How Denver replaced spreadsheets with Vendor Risk Management


County and City of Denver

In 2018, if you were a third-party vendor looking to provide products or services to the city and county of Denver, officials there had a few questions—more than 300, in fact.

To assess vendor risk exposure, the city had long required applicants to fill out a 60-page questionnaire, which was then reviewed by the agency soliciting services, the information security team, and the purchasing department. The process could take six to eight weeks to complete. 

Team members tracked their evaluations on simple spreadsheets that lacked clear or consistent risk scoring.  Vendors were often confused by the process, leading to protracted email exchanges. And regardless of the scale of services proposed, the process was one-size-fits all. “We said, ‘this is a mess,’” recalled Julie Sutton, Denver’s information security manager, at a breakout session at Knowledge 2019. “We have to have a new process.”

For Sutton, the new process had four requirements: It needed to be clear, easy to review, flexible, and customizable. ServiceNow’s Vendor Risk Management, as it turned out, met those needs. Using the Now platform, Sutton and her 12-person security team were able to transform the city’s risk-assessment process within four months.

Process overhaul
In the fall of 2018, Sutton and her team started putting the massive vendor questionnaire under the microscope. They eliminated 173 security questions that were too hard to score consistently. Next they ditched spreadsheets and PDFs and replaced them with a single, easy-to-navigate portal for the entire process.

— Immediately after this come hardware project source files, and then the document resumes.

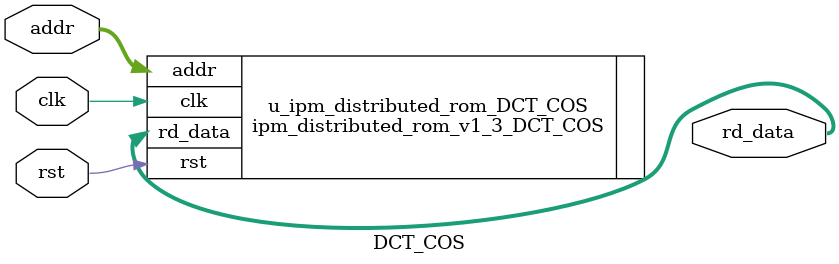
<source format=v>


`timescale 1 ns / 1 ps
module DCT_COS
    (
     addr        ,
     rst         ,
     clk         ,
     rd_data
    );

    localparam ADDR_WIDTH = 9 ; //@IPC int 4,10

    localparam DATA_WIDTH = 9 ; //@IPC int 1,256

    localparam RST_TYPE = "ASYNC" ; //@IPC enum ASYNC,SYNC

    localparam OUT_REG = 0 ; //@IPC bool

    localparam INIT_ENABLE = 1 ; //@IPC bool

    localparam INIT_FILE = "D:/PDS_FPGA/Audio_test/ipcore/DCT_COS/rtl/dct_DCT_COS.dat" ; //@IPC string

    localparam FILE_FORMAT = "BIN" ; //@IPC enum BIN,HEX


     output   wire  [DATA_WIDTH-1:0]       rd_data ;
     input    wire  [ADDR_WIDTH-1:0]       addr    ;
     input                                 clk     ;
     input                                 rst     ;

ipm_distributed_rom_v1_3_DCT_COS
   #(
     .ADDR_WIDTH    (ADDR_WIDTH     ), //address width   range:4-10
     .DATA_WIDTH    (DATA_WIDTH     ), //data width      range:4-256
     .RST_TYPE      (RST_TYPE       ), //reset type   "ASYNC_RESET" "SYNC_RESET"
     .OUT_REG       (OUT_REG        ), //output options :non_register(0)  register(1)
     .INIT_FILE     (INIT_FILE      ), //legal value:"NONE" or "initial file name"
     .FILE_FORMAT   (FILE_FORMAT    )  //initial data format : "bin" or "hex"
    )u_ipm_distributed_rom_DCT_COS
    (
     .rd_data       (rd_data        ),
     .addr          (addr           ),
     .clk           (clk            ),
     .rst           (rst            )

    );
endmodule

</source>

The portal went live to vendors in January 2019—without a beta test. Sutton wasn’t sure it was user-ready, but the old process was so broken that she rolled the dice. “I don’t always know the answers before I start, but I’m not going to wait until I know,” Sutton explained. “I just decided to push the button and see what happened.”

Here’s what happened: Vendors no longer rely on email. All communication, both externally with vendors and internally with city and county officials, makes use of the portal. All security reviews are automatically scored and graded. For decision makers, documentation is clear and traceable. And vendors are easily set up for future review, which is required annually. Best of all for the internal groups that work with Julie’s team, their experience didn’t change.  They don’t even know they’re using Vendor Risk Management; they just know it works better.

Lessons from the launch
That said, the rapid rollout was not without hiccups. But even those left Sutton with some valuable takeaways. First, make sure vendors can only see what you want them to see, not internal scoring or communications. (As Sutton recalled, they learned that one the hard way. ) Second, build a process into the portal for vendors to report errors. And finally, not all out-of-the-box notifications are necessary.

The results have been dramatic. Vendor screening processes that once took six to eight weeks are now completed in one to three weeks. The visibility provided by Vendor Risk Management means there is no single point of failure. And the number of emails from vendors also declined, which Sutton says had a big impact on her team’s productivity.